### Your instructions
Write out, word for word, every line in the data below from the one containing "Document page, 2000x1126 pixels." to the one containing "text_box [9, 25, 1999, 208]", both of them included.

[Document layout detection data]
----------

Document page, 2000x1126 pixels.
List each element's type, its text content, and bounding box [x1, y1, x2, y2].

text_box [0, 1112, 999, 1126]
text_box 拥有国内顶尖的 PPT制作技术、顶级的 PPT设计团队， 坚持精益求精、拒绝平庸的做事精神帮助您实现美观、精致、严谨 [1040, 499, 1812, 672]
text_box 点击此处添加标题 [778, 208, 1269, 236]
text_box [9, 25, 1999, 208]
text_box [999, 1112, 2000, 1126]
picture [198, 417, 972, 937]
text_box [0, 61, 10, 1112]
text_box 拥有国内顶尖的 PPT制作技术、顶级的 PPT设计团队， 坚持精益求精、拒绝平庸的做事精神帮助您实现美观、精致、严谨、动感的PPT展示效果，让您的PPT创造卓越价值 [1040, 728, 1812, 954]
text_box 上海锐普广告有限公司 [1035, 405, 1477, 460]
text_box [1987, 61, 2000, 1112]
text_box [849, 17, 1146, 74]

----------

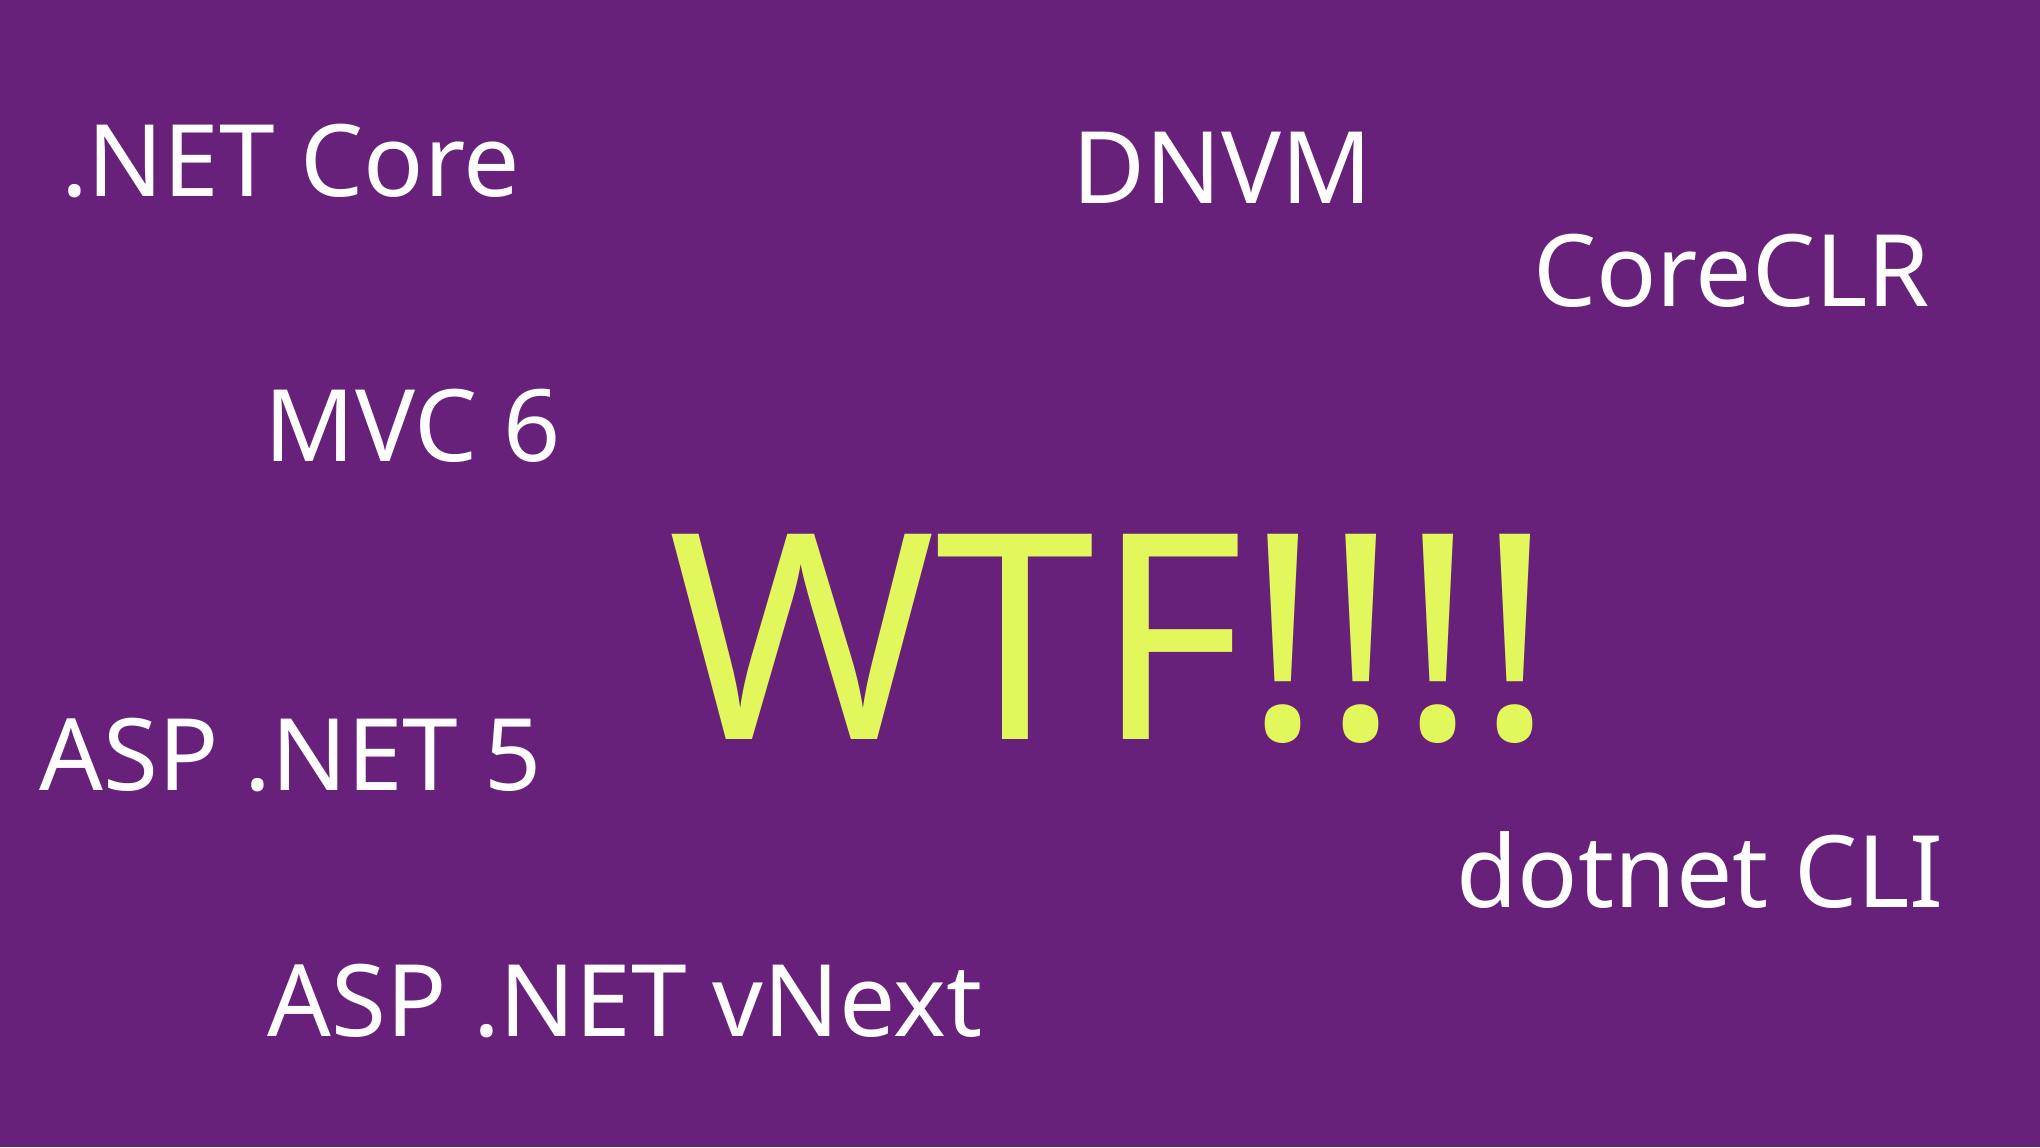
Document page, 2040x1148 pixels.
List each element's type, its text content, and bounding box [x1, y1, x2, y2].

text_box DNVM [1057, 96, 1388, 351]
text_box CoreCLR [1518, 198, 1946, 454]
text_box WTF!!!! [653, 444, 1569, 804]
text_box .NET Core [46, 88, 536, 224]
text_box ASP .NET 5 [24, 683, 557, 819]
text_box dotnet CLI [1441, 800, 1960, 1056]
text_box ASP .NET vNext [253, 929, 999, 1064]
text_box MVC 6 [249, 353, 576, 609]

----------

### Solution for this exercise
Document page, 2000x1126 pixels.
List each element's type, its text content, and bounding box [x1, y1, x2, y2].

text_box [0, 1112, 999, 1126]
text_box 拥有国内顶尖的 PPT制作技术、顶级的 PPT设计团队， 坚持精益求精、拒绝平庸的做事精神帮助您实现美观、精致、严谨 [1040, 499, 1812, 672]
text_box 点击此处添加标题 [778, 208, 1269, 236]
text_box [9, 25, 1999, 208]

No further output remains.